THE DATA.
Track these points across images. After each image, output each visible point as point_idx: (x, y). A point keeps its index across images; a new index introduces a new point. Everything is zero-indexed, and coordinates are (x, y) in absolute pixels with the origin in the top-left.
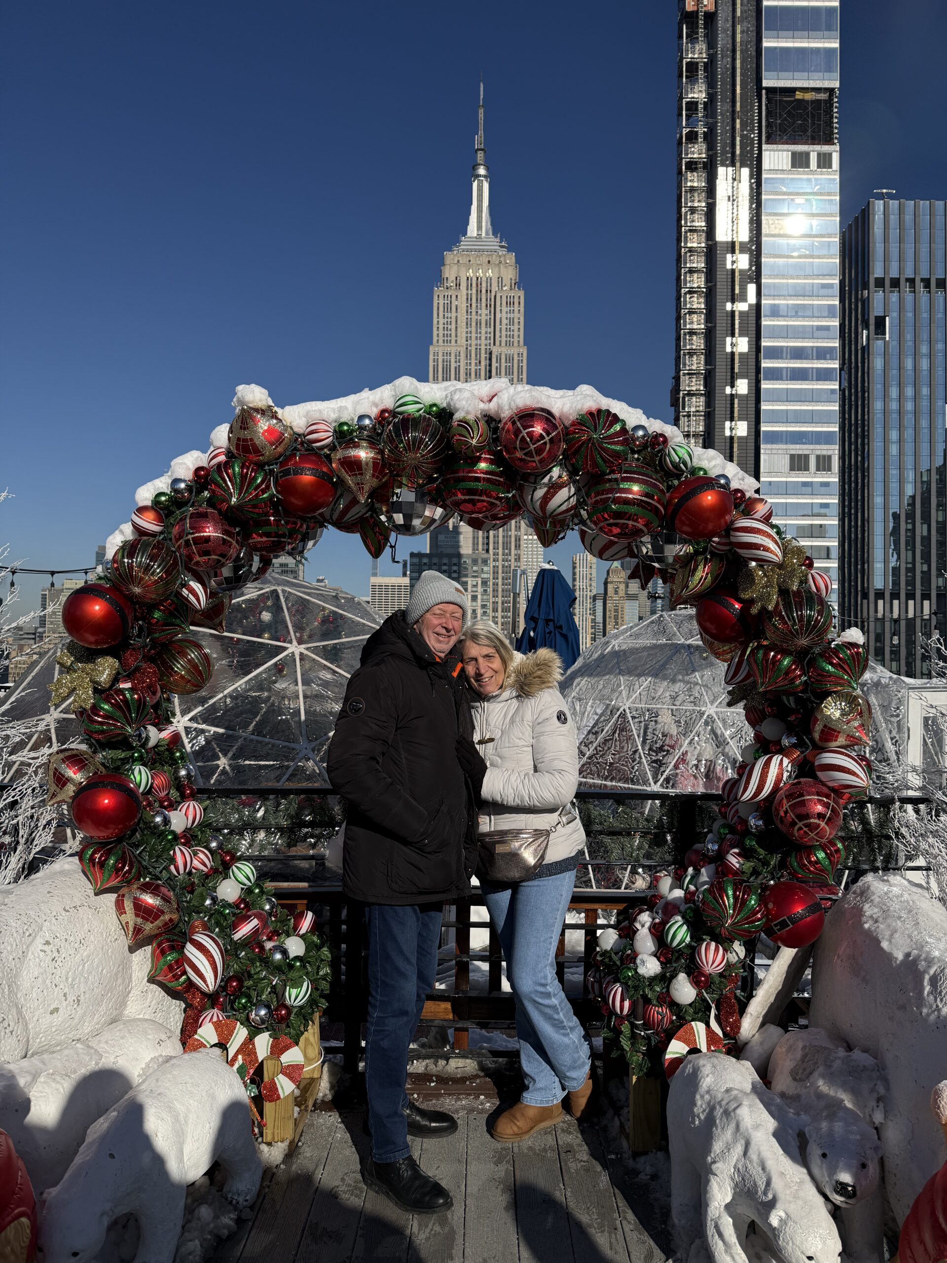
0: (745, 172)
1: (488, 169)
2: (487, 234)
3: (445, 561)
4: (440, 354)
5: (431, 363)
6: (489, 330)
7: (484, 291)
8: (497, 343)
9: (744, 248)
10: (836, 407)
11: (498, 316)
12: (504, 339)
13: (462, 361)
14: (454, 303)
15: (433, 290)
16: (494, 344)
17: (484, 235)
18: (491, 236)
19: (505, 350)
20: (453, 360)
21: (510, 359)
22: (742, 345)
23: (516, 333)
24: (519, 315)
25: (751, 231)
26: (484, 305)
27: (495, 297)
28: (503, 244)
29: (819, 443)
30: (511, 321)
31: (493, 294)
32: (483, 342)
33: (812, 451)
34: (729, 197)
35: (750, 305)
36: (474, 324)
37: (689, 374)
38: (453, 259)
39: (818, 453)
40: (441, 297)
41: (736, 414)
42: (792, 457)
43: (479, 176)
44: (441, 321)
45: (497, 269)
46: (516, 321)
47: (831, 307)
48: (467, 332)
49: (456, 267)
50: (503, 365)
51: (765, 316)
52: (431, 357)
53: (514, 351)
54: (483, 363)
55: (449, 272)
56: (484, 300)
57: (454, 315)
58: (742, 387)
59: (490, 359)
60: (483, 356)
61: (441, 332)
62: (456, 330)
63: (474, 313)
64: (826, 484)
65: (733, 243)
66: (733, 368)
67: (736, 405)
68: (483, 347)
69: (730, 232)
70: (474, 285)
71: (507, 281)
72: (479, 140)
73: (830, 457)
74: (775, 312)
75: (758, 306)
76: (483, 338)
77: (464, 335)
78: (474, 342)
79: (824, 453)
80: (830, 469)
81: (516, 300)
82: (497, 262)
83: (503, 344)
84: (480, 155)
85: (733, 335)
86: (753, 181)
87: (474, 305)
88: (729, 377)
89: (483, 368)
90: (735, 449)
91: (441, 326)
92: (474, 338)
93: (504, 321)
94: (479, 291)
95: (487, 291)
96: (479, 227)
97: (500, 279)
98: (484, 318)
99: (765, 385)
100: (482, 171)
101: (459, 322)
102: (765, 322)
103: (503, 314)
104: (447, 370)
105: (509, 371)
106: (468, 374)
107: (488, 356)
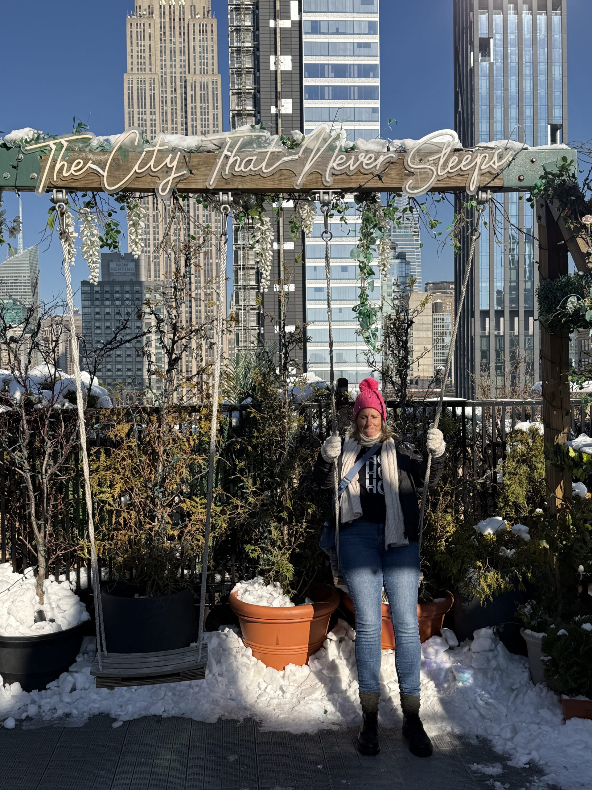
3: (117, 288)
4: (135, 82)
5: (126, 91)
6: (183, 58)
7: (177, 19)
8: (192, 71)
11: (192, 44)
12: (198, 67)
13: (157, 88)
14: (148, 31)
15: (126, 18)
16: (189, 72)
19: (198, 78)
20: (148, 88)
21: (204, 87)
23: (210, 61)
24: (212, 42)
26: (177, 33)
27: (188, 25)
30: (205, 49)
31: (186, 22)
32: (178, 70)
36: (168, 52)
40: (134, 25)
44: (135, 49)
46: (210, 49)
48: (161, 60)
50: (198, 93)
52: (126, 85)
53: (208, 78)
54: (179, 91)
55: (142, 1)
56: (177, 28)
57: (147, 43)
59: (185, 87)
60: (178, 83)
61: (135, 60)
62: (150, 58)
63: (168, 41)
68: (178, 75)
70: (167, 13)
71: (199, 9)
76: (178, 66)
77: (159, 63)
78: (168, 70)
81: (209, 29)
83: (198, 72)
87: (168, 33)
89: (179, 96)
91: (135, 54)
92: (168, 66)
93: (198, 49)
94: (171, 20)
95: (180, 19)
97: (193, 8)
98: (178, 47)
101: (153, 50)
103: (196, 42)
104: (141, 98)
105: (205, 99)
106: (164, 102)
107: (183, 83)
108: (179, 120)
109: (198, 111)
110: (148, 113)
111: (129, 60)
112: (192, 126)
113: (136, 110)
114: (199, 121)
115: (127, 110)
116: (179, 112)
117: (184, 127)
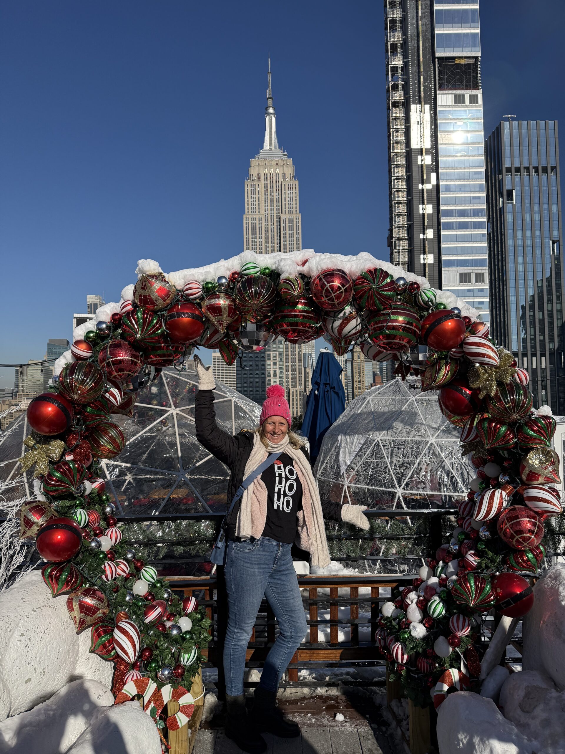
0: (427, 107)
1: (274, 109)
2: (275, 147)
4: (250, 220)
5: (245, 225)
6: (278, 204)
7: (274, 182)
8: (283, 212)
9: (428, 152)
10: (486, 244)
11: (283, 196)
12: (287, 210)
13: (263, 223)
14: (257, 189)
15: (244, 182)
16: (282, 213)
17: (273, 148)
18: (278, 149)
19: (288, 216)
20: (257, 223)
21: (291, 221)
22: (429, 209)
23: (294, 206)
24: (295, 194)
25: (432, 142)
26: (275, 190)
27: (281, 185)
28: (285, 153)
29: (477, 266)
30: (291, 199)
31: (280, 183)
32: (275, 212)
33: (473, 270)
34: (418, 122)
35: (433, 186)
36: (269, 201)
37: (398, 227)
38: (256, 163)
39: (476, 271)
40: (249, 186)
41: (427, 250)
42: (461, 274)
43: (269, 113)
44: (250, 200)
45: (282, 168)
46: (294, 199)
47: (481, 186)
48: (265, 206)
49: (257, 168)
50: (287, 225)
51: (442, 192)
52: (245, 222)
53: (293, 216)
54: (275, 224)
55: (254, 171)
56: (275, 187)
57: (257, 196)
58: (430, 234)
59: (280, 222)
60: (275, 220)
61: (250, 207)
62: (259, 205)
63: (269, 195)
64: (481, 290)
65: (421, 149)
66: (424, 223)
67: (426, 245)
68: (275, 215)
69: (419, 143)
70: (269, 178)
71: (288, 175)
72: (269, 93)
73: (483, 274)
74: (448, 189)
75: (438, 186)
76: (275, 209)
77: (264, 208)
78: (269, 212)
79: (480, 271)
80: (483, 281)
81: (294, 187)
82: (282, 164)
83: (287, 212)
84: (270, 102)
85: (423, 203)
86: (432, 112)
87: (269, 190)
88: (422, 229)
89: (275, 227)
90: (427, 271)
91: (250, 203)
92: (269, 210)
93: (287, 199)
94: (272, 182)
95: (276, 181)
96: (271, 144)
97: (284, 174)
98: (275, 198)
99: (443, 233)
100: (271, 111)
101: (260, 200)
102: (442, 195)
103: (286, 195)
104: (254, 229)
105: (291, 228)
106: (267, 231)
107: (278, 220)
108: (276, 241)
109: (288, 235)
110: (258, 238)
111: (246, 207)
112: (284, 245)
113: (250, 236)
114: (288, 242)
115: (245, 236)
116: (276, 237)
117: (278, 245)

TASK DIRECTIONS.
Please copy out everything in the rows from the line containing "108: (179, 120)" down to the line containing "55: (254, 171)", including both of those lines. Leave the pictures out of your copy.

EXERCISE SOLUTION.
108: (179, 120)
109: (198, 111)
110: (148, 113)
111: (129, 60)
112: (192, 126)
113: (136, 110)
114: (199, 121)
115: (127, 110)
116: (179, 112)
117: (184, 127)
0: (427, 107)
1: (274, 109)
2: (275, 147)
4: (250, 220)
5: (245, 225)
6: (278, 204)
7: (274, 182)
8: (283, 212)
9: (428, 152)
10: (486, 244)
11: (283, 196)
12: (287, 210)
13: (263, 223)
14: (257, 189)
15: (244, 182)
16: (282, 213)
17: (273, 148)
18: (278, 149)
19: (288, 216)
20: (257, 223)
21: (291, 221)
22: (429, 209)
23: (294, 206)
24: (295, 194)
25: (432, 142)
26: (275, 190)
27: (281, 185)
28: (285, 153)
29: (477, 266)
30: (291, 199)
31: (280, 183)
32: (275, 212)
33: (473, 270)
34: (418, 122)
35: (433, 186)
36: (269, 201)
37: (398, 227)
38: (256, 163)
39: (476, 271)
40: (249, 186)
41: (427, 250)
42: (461, 274)
43: (269, 113)
44: (250, 200)
45: (282, 168)
46: (294, 199)
47: (481, 186)
48: (265, 206)
49: (257, 168)
50: (287, 225)
51: (442, 192)
52: (245, 222)
53: (293, 216)
54: (275, 224)
55: (254, 171)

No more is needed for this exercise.